14. The method of claim 13, wherein said distinguished groups of data comprise pitch, energy, spectral parameters and voicing information.

15. The method of claim 14, wherein said distinguished groups of data comprise most error sensitive data, intermediate error sensitive data and least error sensitive data.

16. The method of claim 15, wherein said pitch and said voicing comprise the most error sensitive data, said spectral parameters comprise intermediate error sensitive data and said energy comprises least error sensitive data.

17. The method of claim 16, wherein said most error sensitive data is assigned to encoder I, said intermediate error sensitive data is assigned to encoder II and said least error sensitive data is assigned to encoder III .
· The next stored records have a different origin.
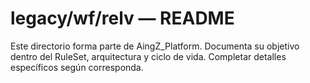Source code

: # legacy/wf/relv — README

Este directorio forma parte de AingZ_Platform. Documenta su objetivo dentro del RuleSet, arquitectura y ciclo de vida. Completar detalles específicos según corresponda.
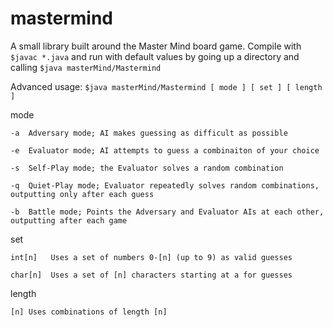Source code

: mastermind
==========

A small library built around the Master Mind board game.
Compile with `$javac *.java` and run with default values by going up a directory and calling `$java masterMind/Mastermind`

Advanced usage: `$java masterMind/Mastermind [ mode ] [ set ] [ length ]`

  mode

    -a  Adversary mode; AI makes guessing as difficult as possible

    -e  Evaluator mode; AI attempts to guess a combinaiton of your choice

    -s  Self-Play mode; the Evaluator solves a random combination

    -q  Quiet-Play mode; Evaluator repeatedly solves random combinations, outputting only after each guess

    -b  Battle mode; Points the Adversary and Evaluator AIs at each other, outputting after each game

  set

    int[n]   Uses a set of numbers 0-[n] (up to 9) as valid guesses

    char[n]  Uses a set of [n] characters starting at a for guesses

  length

    [n] Uses combinations of length [n]
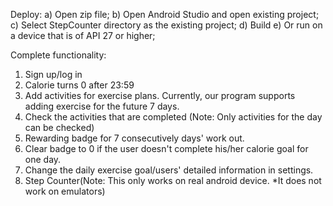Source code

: Deploy: 
a) Open zip file;
b) Open Android Studio and open existing project;
c) Select StepCounter directory as the existing project;
d) Build
e) Or run on a device that is of API 27 or higher; 

Complete functionality: 
1) Sign up/log in
2) Calorie turns 0 after 23:59
3) Add activities for exercise plans. Currently, our program supports adding exercise for the future 7 days.
4) Check the activities that are completed (Note: Only activities for the day can be checked)
5) Rewarding badge for 7 consecutively days' work out.
6) Clear badge to 0 if the user doesn't complete his/her calorie goal for one day.
7) Change the daily exercise goal/users' detailed information in settings.
8) Step Counter(Note: This only works on real android device. *It does not work on emulators)
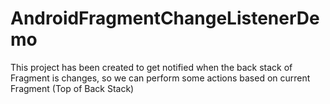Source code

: # AndroidFragmentChangeListenerDemo

This project has been created to get notified when the back stack of Fragment is changes, so we can perform some actions based on current Fragment (Top of Back Stack)
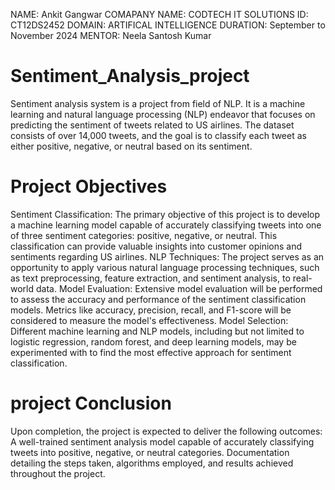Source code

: NAME: Ankit Gangwar
COMAPANY NAME: CODTECH IT SOLUTIONS
ID: CT12DS2452
DOMAIN: ARTIFICAL INTELLIGENCE
DURATION: September to November 2024
MENTOR: Neela Santosh Kumar


# Sentiment_Analysis_project
Sentiment analysis system is a project from field of NLP.
It is a machine learning and natural language processing (NLP) endeavor that focuses on predicting the sentiment of tweets related to US airlines. The dataset consists of over 14,000 tweets, and the goal is to classify each tweet as either positive, negative, or neutral based on its sentiment.

# Project Objectives
Sentiment Classification: The primary objective of this project is to develop a machine learning model capable of accurately classifying tweets into one of three sentiment categories: positive, negative, or neutral. This classification can provide valuable insights into customer opinions and sentiments regarding US airlines. NLP Techniques: The project serves as an opportunity to apply various natural language processing techniques, such as text preprocessing, feature extraction, and sentiment analysis, to real-world data. Model Evaluation: Extensive model evaluation will be performed to assess the accuracy and performance of the sentiment classification models. Metrics like accuracy, precision, recall, and F1-score will be considered to measure the model's effectiveness. Model Selection: Different machine learning and NLP models, including but not limited to logistic regression, random forest, and deep learning models, may be experimented with to find the most effective approach for sentiment classification.

# project Conclusion
Upon completion, the project is expected to deliver the following outcomes: A well-trained sentiment analysis model capable of accurately classifying tweets into positive, negative, or neutral categories. Documentation detailing the steps taken, algorithms employed, and results achieved throughout the project.
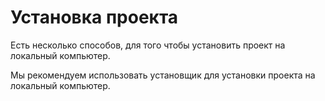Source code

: # Установка проекта
Есть несколько способов, для того чтобы установить проект на локальный компьютер.

Мы рекомендуем использовать установщик для установки проекта на локальный компьютер.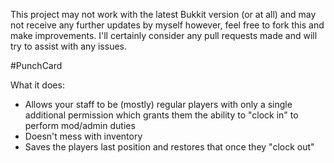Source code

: This project may not work with the latest Bukkit version (or at all) and may not receive any further updates by myself however, feel free to fork this and make improvements. I'll certainly consider any pull requests made and will try to assist with any issues.

#PunchCard

What it does:
- Allows your staff to be (mostly) regular players with only a single additional permission which grants them the ability to "clock in" to perform mod/admin duties
- Doesn't mess with inventory
- Saves the players last position and restores that once they "clock out"
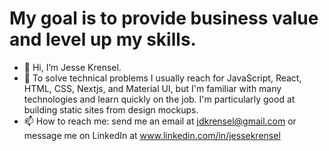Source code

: # My goal is to provide business value and level up my skills.

- 👋 Hi, I’m Jesse Krensel.
- 🚀 To solve technical problems I usually reach for JavaScript, React, HTML, CSS, Nextjs, and Material UI, but I'm familiar with many technologies and learn quickly on the job. I'm particularly good at building static sites from design mockups.
- 📫 How to reach me: send me an email at jdkrensel@gmail.com or message me on LinkedIn at  www.linkedin.com/in/jessekrensel

<!---
jeklnd/jeklnd is a ✨ special ✨ repository because its `README.md` (this file) appears on your GitHub profile.
You can click the Preview link to take a look at your changes.
--->
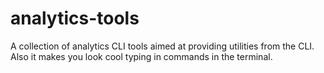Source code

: # analytics-tools
 A collection of analytics CLI tools aimed at providing utilities from the CLI. Also it makes you look cool typing in commands in the terminal.
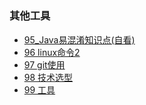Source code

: # 
### 其他工具
 + [95_Java易混淆知识点(自看)](zh-other/95_Java易混淆知识点(自看).md)
 + [96 linux命令2](zh-other/96_linux命令2.md)
 + [97 git使用](zh-other/97_git.md)
 + [98 技术选型](zh-other/98_技术选型.md)
 + [99 工具](zh-other/99_工具.md)

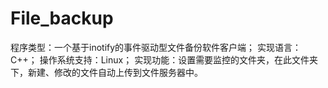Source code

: # File_backup
程序类型：一个基于inotify的事件驱动型文件备份软件客户端；
实现语言：C++；
操作系统支持：Linux；
实现功能：设置需要监控的文件夹，在此文件夹下，新建、修改的文件自动上传到文件服务器中。
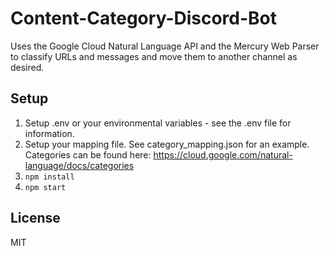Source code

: # Content-Category-Discord-Bot

Uses the Google Cloud Natural Language API and the Mercury Web Parser to classify URLs and messages and move them to another channel as desired.

## Setup

1. Setup .env or your environmental variables - see the .env file for information.
2. Setup your mapping file. See category_mapping.json for an example. Categories can be found here: https://cloud.google.com/natural-language/docs/categories
3. `npm install`
4. `npm start`

## License

MIT
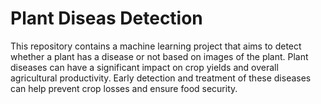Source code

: # Plant Diseas Detection
This repository contains a machine learning project that aims to detect whether a plant has a disease or not based on images of the plant. Plant diseases can have a significant impact on crop yields and overall agricultural productivity. Early detection and treatment of these diseases can help prevent crop losses and ensure food security.
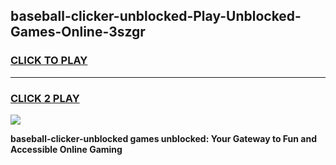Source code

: 
## baseball-clicker-unblocked-Play-Unblocked-Games-Online-3szgr
<h3>
<a href="https://premium76.site?title=baseball-clicker-unblocked&ref=25A">CLICK TO PLAY</a></h3>
<hr>

<h3>
<a href="https://premium76.site?title=baseball-clicker-unblocked&ref=25A">CLICK 2 PLAY</a>
  
</h3>

<a href="https://premium76.site?title=baseball-clicker-unblocked&ref=25A"><img src="https://clearcache.store/games.png"></a>


**baseball-clicker-unblocked games unblocked: Your Gateway to Fun and Accessible Online Gaming**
18. A low overhead channel encoding encoder, comprising: a receiver to receive a plurality of distinguished groups of data to be encoded for transmission; a processor for encoding said distinguished groups of data which uses a plurality of encoders to provide for varying levels of data protection and overhead, to produce a plurality of encoded outputs of said distinguished groups of data; a multiplexer to multiplex said plurality of encoded outputs of said distinguished groups of data in order to create a single multiplexed signal for transmission by a transmitter via a transmission channel to a receiver; a de-multiplexer to re-separate said plurality of encoded outputs of said distinguished groups of data; a plurality of decoders to decode said plurality of encoded outputs of said distinguished groups of data wherein said plurality of decoders use varying levels of error detection and correction to produce a reproduction of said distinguished groups of data.

19. The encoder of claim 18, wherein three distinct encoders, an encoder I, an encoder II and an encoder III are utilized.

20. The encoder of claim 19, wherein said encoder I uses an encoding method which provides for the greatest data protection at the cost of greater overhead, said encoder II uses an encoding method providing for moderate data protection with significantly less overhead, said encoder III uses an encoding method providing error robustness with zero overhead.

21. The encoder of claim 20, wherein said encoder I is a Hamming code encoder, said encoder II is split vector quantization protection algorithm as described herein, said encoder III is gray code conversion algorithm which converts binary code to a gray code.

22. The encoder of claim 21, wherein said distinguished groups of data received by said receiver consist of pitch, energy, spectral parameters and voicing information.

23. The encoder of claim 22, wherein said distinguished groups of data are defined as most error sensitive data, intermediate error sensitive data and least error sensitive data.

24. The encoder of claim 23, wherein said pitch and said voicing comprise the most error sensitive data, said spectral parameters comprise intermediate error sensitive data and said energy comprises least error sensitive data.

25. The encoder of claim 24, wherein said most error sensitive data is assigned to encoder I, said intermediate error sensitive data is assigned to encoder II and said least error sensitive data is assigned to encoder III.